MYERS: Uneducated voters and their candidates

In 1968 after doing unexpectedly well in the New Hampshire primary, Democratic presidential candidate Eugene McCarthy bragged that his were “the most intelligent volunteers in the history of American politics.”

Later, during the Oregon primary, McCarthy said, “I want you to remember, when you go to the polls, that the more educated, more intelligent people vote for me, and the less educated people vote for my opponent.”

This year, on the night of the Nevada caucuses, Donald Trump said, “We won with young. We won with old. We won with highly educated. We won with poorly educated. I love the poorly educated.”

Those last five words have drawn a considerable amount of comment.

James Taranto/Wall Street Journal: “As the left, and some on the right, denounce him as a bigot, he has been winning by being inclusive.”

Nick Gillespie/Newsweek: “Trump ‘loves’ the poorly educated without qualification, just as he loves the rich and the poor, the naked and the clothed, the fat and the skinny. … As long as you vote for him, it’s all good. He will look out for you and your interests.”

Nick Gillespie/Reason (a libertarian publication): “No recent candidate has been more divisive than Trump, who couldn’t get more than five minutes into announcing for president without going off on rapist Mexicans and building walls, beautiful walls. Yet he’s also inclusive in a way that virtually no other candidate is (with the exception of Bernie Sanders…).”

Scott Eric Kaufman/Esquire: “The fact that speaking about ‘the poorly educated’ prompted the notorious ad-libber to begin discussing Hispanic voters is surely a coincidence, as is the fact that he quickly segued from discussing Hispanic voters to all the ‘bad dudes’ he will ‘load up’ in Guantanamo Bay should he be elected.”

Jimmy Kimmel: “He loves the poorly educated. Who says that?”

Hadley Freeman/London Guardian: “‘I love the poorly educated!’ he crowed last month, and no wonder – they have, at long last, slaked some lifelong need in this poor little rich boy.
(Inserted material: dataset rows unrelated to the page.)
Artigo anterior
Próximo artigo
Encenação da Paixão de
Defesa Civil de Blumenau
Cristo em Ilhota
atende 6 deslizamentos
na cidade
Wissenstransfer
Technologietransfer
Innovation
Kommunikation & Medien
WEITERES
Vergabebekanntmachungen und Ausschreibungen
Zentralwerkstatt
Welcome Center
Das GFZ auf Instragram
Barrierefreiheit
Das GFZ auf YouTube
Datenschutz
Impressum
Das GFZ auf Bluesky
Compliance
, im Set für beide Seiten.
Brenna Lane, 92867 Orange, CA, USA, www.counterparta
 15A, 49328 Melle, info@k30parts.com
And now he watches them beat up his critics at his rallies, like an emperor grandly sending out peasants to battle his personal enemies.”
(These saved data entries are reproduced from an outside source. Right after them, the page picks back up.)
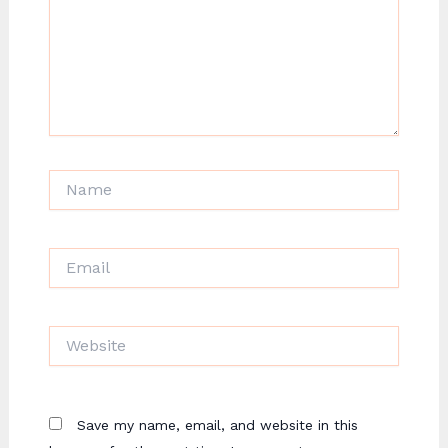
Name
Email
Website
Save my name, email, and website in this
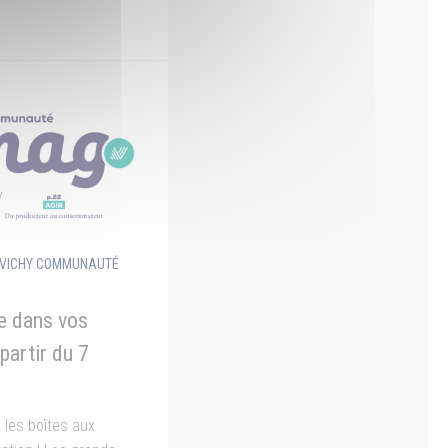
 VICHY COMMUNAUTÉ
e dans vos
 partir du 7
 les boîtes aux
So many people have tried to figure out what Trump meant by his comment. It would be better to try to figure out what those less educated Nevadans meant by their votes.

McCarthy equated education with intelligence – “the more educated, more intelligent people.” That’s absurd, of course, as Sequoyah, Benjamin Franklin, Mark Twain, Gregor Mendel, Frederick Douglass, Jane Goodall, John Glenn and innumerable others have shown us. McCarthy was suggesting, and Trump’s critics suggest, that the uneducated are attracted to certain candidates because they are ignorant or unintelligent. But that’s not how intelligence works.
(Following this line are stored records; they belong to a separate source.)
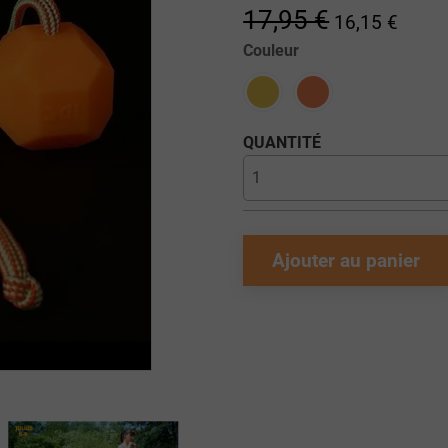
17,95 €
16,15 €
Couleur
QUANTITÉ
Ajouter au panier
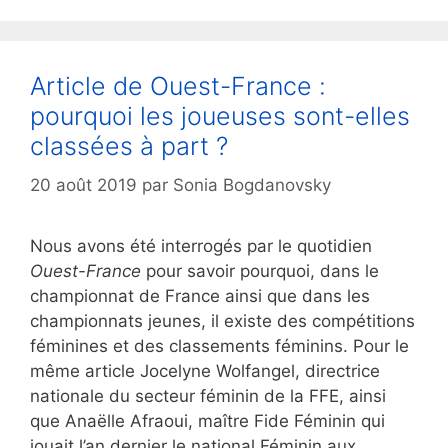
Article de Ouest-France :
pourquoi les joueuses sont-elles
classées à part ?
20 août 2019
par
Sonia Bogdanovsky
Nous avons été interrogés par le quotidien
Ouest-France
pour savoir pourquoi, dans le
championnat de France ainsi que dans les
championnats jeunes, il existe des compétitions
féminines et des classements féminins. Pour le
même article Jocelyne Wolfangel, directrice
nationale du secteur féminin de la FFE, ainsi
que Anaëlle Afraoui, maître Fide Féminin qui
jouait l’an dernier le national Féminin aux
People who are not educated do not, because of it, lack intelligence. They are not ignorant because they lack schooling. Indeed, they have an innate ability to recognize their own interests. In our society, people without college have difficulty getting by financially. As a result, they have turned to candidates who spoke for low income people – Estes Kefauver, Robert Kennedy, Donald Trump, Bernie Sanders.

We can argue about whether those candidates truly speak for people who are hurting. But people who hurt have the perception to recognize those who disdain them, as McCarthy did. McCarthy’s opponent was Robert Kennedy. Kennedy was always bothered by the fact that, as he put it, McCarthy got the A students and he got the B students. But low income people recognized Kennedy’s empathy for them.

We’ve heard Democrats Howard Dean, John Edwards, and Barack Obama disparaging the culture of low income people.

There is considerable doubt whether anything in a Trump program would help low income people. But a Democratic Party that is far too disdainful of the working poor it once represented could learn from the fact that he does not look down on them.

Dennis Myers is an award-winning journalist who has reported on Nevada’s capital, government and politics for several decades. He has also served as Nevada’s chief deputy secretary of state.